Introduite dans la programmation du festival depuis deux ans, la sérigraphie a en effet l’avantage de permettre, à moindre coût, d’imprimer des œuvres de qualité sur une grande variété de supports – affiches, t-shirts, tote bags… –, offrant l’assurance d’un revenu pérenne aux street artistes et une alternative au système des galeries traditionnelles.

L’imaginaire collectif marocain traverse la fresque hyperréaliste de Sebas Velasco (Espagne) qui met en scène une vieille voiture garée sur un terrain de parking. Crédit photo : Abdelhamid Belahmidi.

Dans la cour des grands

Neuf ans après la première édition de Jidar, non seulement une scène locale est née, mais Rabat s’est hissé dans le circuit international du street art. Salah Malouli est trop discret pour s’en vanter mais il reçoit régulièrement des sollicitations de muralistes du monde entier souhaitant être invités à son festival. Ce qui les attire ? De l’avis de la directrice de production du festival, Hind Khourcha, c’est le niveau technique.
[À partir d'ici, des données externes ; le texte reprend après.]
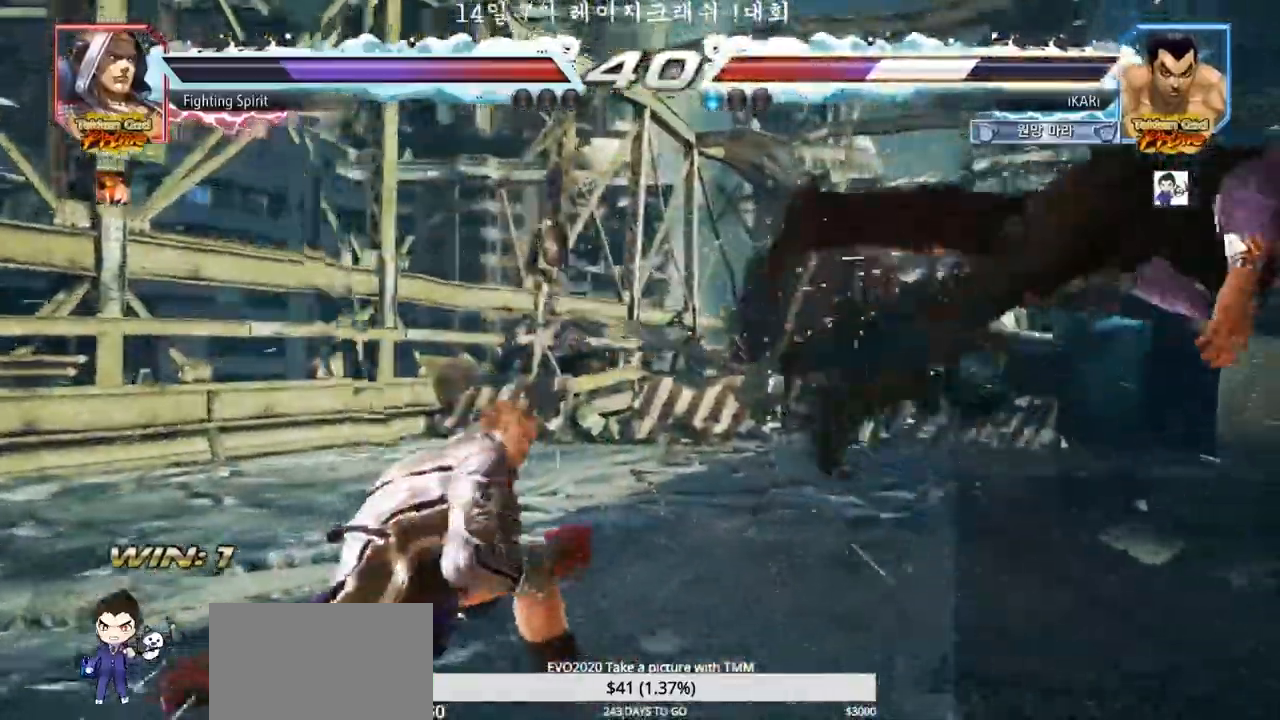
{"dt_ms": 500, "buttons": [], "left_stick": "center", "events": []}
La préparation des murs est une affaire sérieuse qui mobilise un cabinet d’expertise, la wilaya et l’agence urbaine pour réaliser des études très poussées à partir d’échantillons prélevés sur les murs, lesquels sont ensuite mis à niveau puis contrôlés. Franco Fasoli, alias Jaz, l’un des pionniers du street art en Argentine et grosse pointure internationale, va également dans ce sens : « Quand j’ai rencontré un problème technique, la réponse ne s’est fait pas attendre, contrairement à d’autres pays où il m’est arrivé de rester coincé des heures dans la nacelle. J’apprécie aussi le fait de découvrir une autre culture, de venir dans un pays musulman ».

Conçue comme un collage, la fresque de Miel (Pays-Bas) symbolise les différentes facettes d’une femme en mêlant vêtements traditionnels et modernes. Crédit photo : Abdelhamid Belahmidi.

Et puis, de l’avis unanime des artistes, il y a la qualité de l’accueil. Celui des habitants, nombreux à venir interagir au pied de la nacelle, de façon plus ou moins cocasse. Comme cette dame qui a déposé un billet de 50 DH à l’attention de l’artiste, cette autre qui a apporté un couscous le vendredi, et tous ceux qui apostrophent les artistes pour débattre du message de leur fresque…

« Au-delà de faire le mur, c’est l’expérience humaine qui m’intéresse. Un soir à l’hôtel, j’ai parlé d’un problème technique que je rencontrais et le lendemain l’artiste est venu avec moi dans la nacelle pour m’aider », raconte Meriam Benkirane, qui a tout autant apprécié les massages prodigués par le kiné de Jidar : « On pense vraiment à toi pour que tu te sentes bien et que toute ton énergie parte sur le mur. C’est un festival bienveillant. » Les artistes rendent aussi hommage au travail de Salah, le gardien du temple qui ne transige pas avec la liberté de création des artistes. « La force de Jidar, c’est que c’est le festival qui choisit ses murs, ce n’est pas la ville qui impose », souligne Yassine Balbzioui.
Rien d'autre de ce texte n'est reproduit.